I thought regular exercise aided healthy sleep, but now I’m hearing it should be avoided before bed. Is this true?
It’s widely agreed that practices such as gentle yoga, pilates or other movement can help induce deep relaxation in both mind and body before bed. Blakely agrees that “relaxing activities can help mitigate the effects of stress and improve overall wellbeing”, but clients should be wary of exercising too close to their bedtime if they struggle to feel sleepy at night.
“People with insomnia and other sleep disorders should schedule their exercise earlier in the day,” advises Breus. However, citing a survey from the US-based National Sleep Foundation, he adds: “People who exercise regularly experience betterquality and more consistent sleep than those who do not, and are significantly less likely to feel sleepy during the day, or to experience symptoms of sleep disorders.
So ‘normal’ sleepers are free to exercise at any time of the day, provided that their exercise doesn’t interfere with sleep.
How can I help clients who suffer from ongoing restless, disrupted sleep?
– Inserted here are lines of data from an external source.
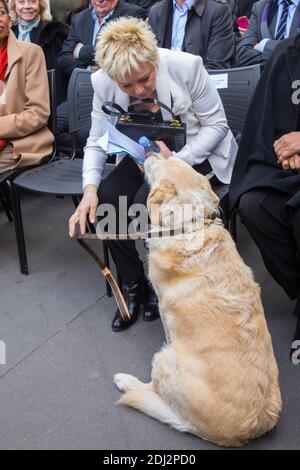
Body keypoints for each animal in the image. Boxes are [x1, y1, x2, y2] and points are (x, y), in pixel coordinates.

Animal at [113, 155, 282, 448]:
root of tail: (249, 430)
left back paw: (125, 381)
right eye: (172, 156)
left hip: (163, 360)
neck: (189, 222)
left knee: (151, 390)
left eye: (164, 160)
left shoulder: (163, 307)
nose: (151, 152)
Simple breathing practices can be very effective in significantly calming the mind and inducing sleep. “A breathing practice can be as simple as taking a series of even, slow inhale and exhale breaths,” explains Breus. “By taking a deep inhale and holding your breath, you’re increasing the body’s oxygen level, allowing your body to work slightly less hard to function.
“A long, slow exhale has a meditative quality and is also very similar to the pace of breathing your body adopts as you’re falling asleep, so by deep breathing when awake, you’re mimicking the breathing patterns of sleep onset, and nudging your body and mind toward rest.”
Blakely is fan of adaptogenic herbal supplements ashwaghanda and rhodiola, which are said to work on the hormones to help bring the body to optimum functionality.
“Ashwagandha can help reduce stress and anxiety, and rhodiola works hand in hand with as it helps alleviate mental fatigue, giving more energy during the day,” she says.